With NBA Finals Underway, ICE Reminds Consumers to Avoid Fouling Out With Counterfeit Products
On Friday, the National Intellectual Property Rights Coordination Center, which operates within the U.S. Immigration and Customs Enforcement (ICE), issued a warning to the public about counterfeit tickets and sporting items. The NBA finals, which are currently taking place in Toronto and San Fransisco, provide a high-profile event to remind consumers about the dangers of these products.
According to the International Trade Administration, counterfeit goods and piracy – the illegal streaming of copyrighted content, costs the U.S. around $250 billion and 750,000 jobs annually.
When these products are not obtained legally, in the marketplace, numerous issues arise.
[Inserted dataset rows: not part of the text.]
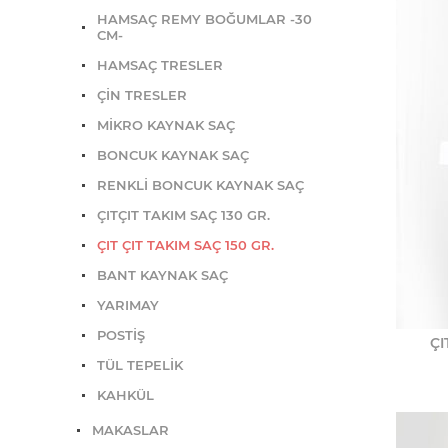
HAMSAÇ REMY BOĞUMLAR -30
CM-
HAMSAÇ TRESLER
ÇİN TRESLER
MİKRO KAYNAK SAÇ
BONCUK KAYNAK SAÇ
RENKLİ BONCUK KAYNAK SAÇ
ÇITÇIT TAKIM SAÇ 130 GR.
ÇIT ÇIT TAKIM SAÇ 150 GR.
BANT KAYNAK SAÇ
YARIMAY
POSTİŞ
ÇI
TÜL TEPELİK
KAHKÜL
MAKASLAR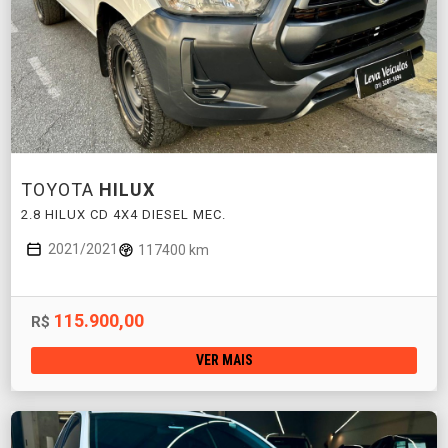
TOYOTA
HILUX
2.8 HILUX CD 4X4 DIESEL MEC.
2021/2021
117400 km
115.900,00
R$
VER MAIS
First and foremost, the intellectual property rights of the rights holders are infringed upon. Those who have created content and products are not being compensated when counterfeits are being sold. This decreases the incentive for other creators and innovators to enter the marketplace.
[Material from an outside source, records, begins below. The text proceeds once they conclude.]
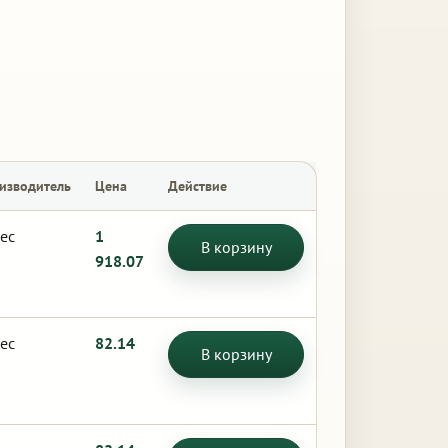
изводитель
Цена
Действие
ес
1
В корзину
918.07
ес
82.14
В корзину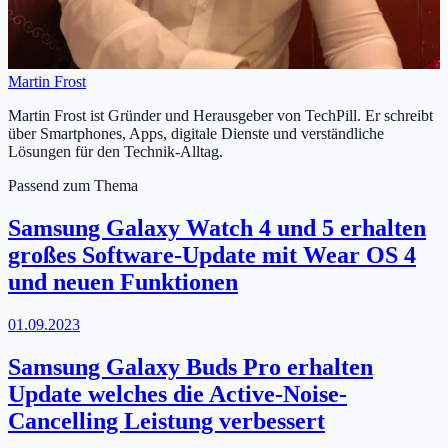
Martin Frost
Martin Frost ist Gründer und Herausgeber von TechPill. Er schreibt
über Smartphones, Apps, digitale Dienste und verständliche
Lösungen für den Technik-Alltag.
Passend zum Thema
Samsung Galaxy Watch 4 und 5 erhalten
großes Software-Update mit Wear OS 4
und neuen Funktionen
01.09.2023
Samsung Galaxy Buds Pro erhalten
Update welches die Active-Noise-
Cancelling Leistung verbessert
In context of the NBA that product is the intimate relationship between the league, the team, and the fans. Counterfeit goods are also usually made of lower quality materials, sometimes so shoddy that they can cause serious life threatening injuries as is often the case with makeup. To unsuspecting fans, such poor quality products could communicate that their favorite team doesn’t think much of them at all, thus damaging the relationship. These lower quality products are not what fans expect when they purchase goods that they believe are authentic from a team that genuinely appreciates their support.
Fans that suspect sport memorabilia is just a cheaper, no-harm-done, product benefiting independent retailers should think twice. Counterfeit products are only made possible by illicit supply chains of laborers, thieves, and financial networks. Often criminal syndicates and terrorist organizations, not mom-and-pop stores, are the only networks large enough to manage such complex black market operations. Al Qaeda and Hezbollah, for instance, have turned to counterfeit goods in order to support their operations.
While consumers are rightly focused on the epic series between the Raptors and Warriors, they can be sure to get a slam dunk on sports products and tickets by sticking to some essential tips from ICE: shop only at official team stores and licensed retailers, be on the lookout for irregular markings on apparel, and if a price seems too good to be true- it probably is.
Following these tips can help consumers avoid lower quality products, stay safe, and protect brands from counterfeits products that infringe on their intellectual property rights.